We made our work open-source for the public benefit. We were giving it to everyone. For free.

With this, anyone can easily create and use this framework according to their own particular needs.

It is the right thing to do, and it is what is required for businesses, governments, and society to progress.

Why did we do this? In a nutshell: To help the research community.

After all, a rising tide lifts all boats ⛵️; wrong!?

Now I wake up in the morning and see that my powerful baby is used in missile guidance and defense, and it makes me feel very weird.
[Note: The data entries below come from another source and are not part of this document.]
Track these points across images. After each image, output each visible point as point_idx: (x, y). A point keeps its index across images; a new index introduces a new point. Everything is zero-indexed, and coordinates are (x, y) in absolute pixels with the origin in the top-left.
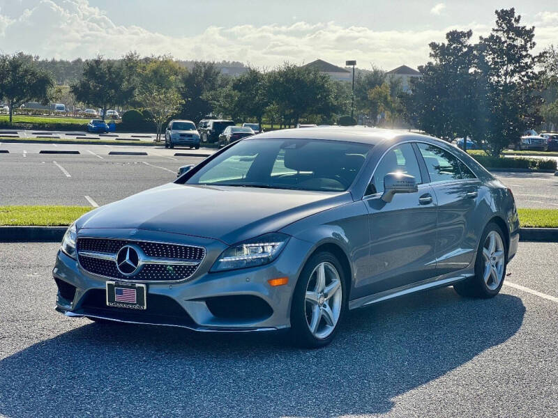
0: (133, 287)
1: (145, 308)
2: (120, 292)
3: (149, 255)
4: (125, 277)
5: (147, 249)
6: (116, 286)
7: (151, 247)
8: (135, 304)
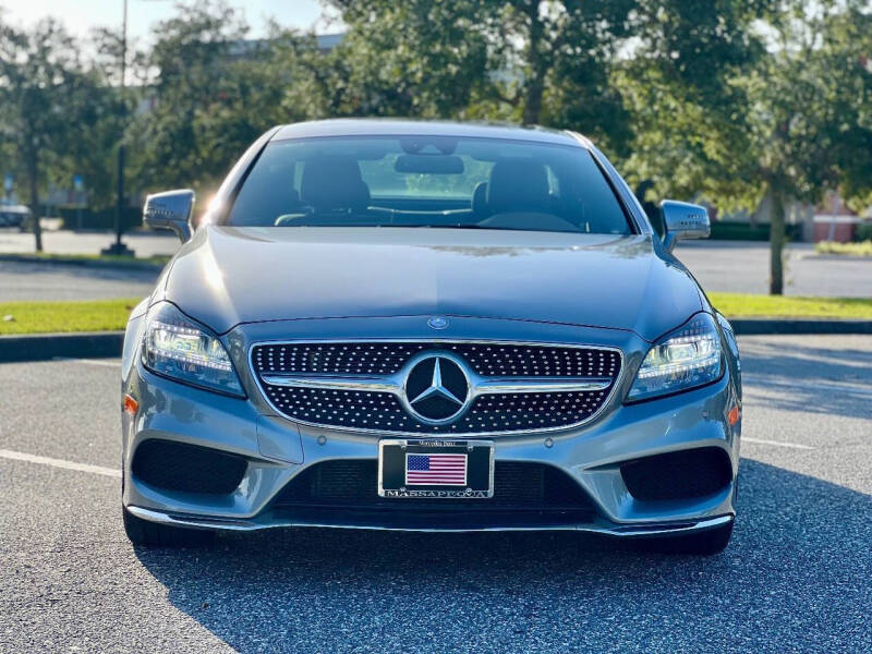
0: (460, 448)
1: (491, 493)
2: (423, 464)
3: (487, 374)
4: (427, 429)
5: (480, 361)
6: (409, 449)
7: (488, 355)
8: (464, 488)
I am proud of my invention, but at the same time, this is a very powerful AI tool, extremely powerful, and with power comes responsibility, which you may not always find in defense tech. Was Einstein responsible for Hiroshima and Nagasaki? How did he react when he saw that in the news? Or some might say it was a defensible act.

I realize that the next defense tools, driven by AI, can be both effective and dangerous. I anticipate that the Chinese will soon have those capabilities, using BEL/BINN in their weaponry. What I do not see is a definite invitation from the US government to ask for our help. We are busy building our AI tools, but we are ready to help if the country requires our service. But without this, we will be a Godzilla confronting small agile smart creatures, a horde of hundreds, or even thousands of them, and it is not a desirable situation for us, in the land of freedom.

In short, I do not want to see my tech being used for wars, but if it is going to be used for wars, it has to be used by us, not our foes, and hopefully, the US government welcomes the AI community with open arms.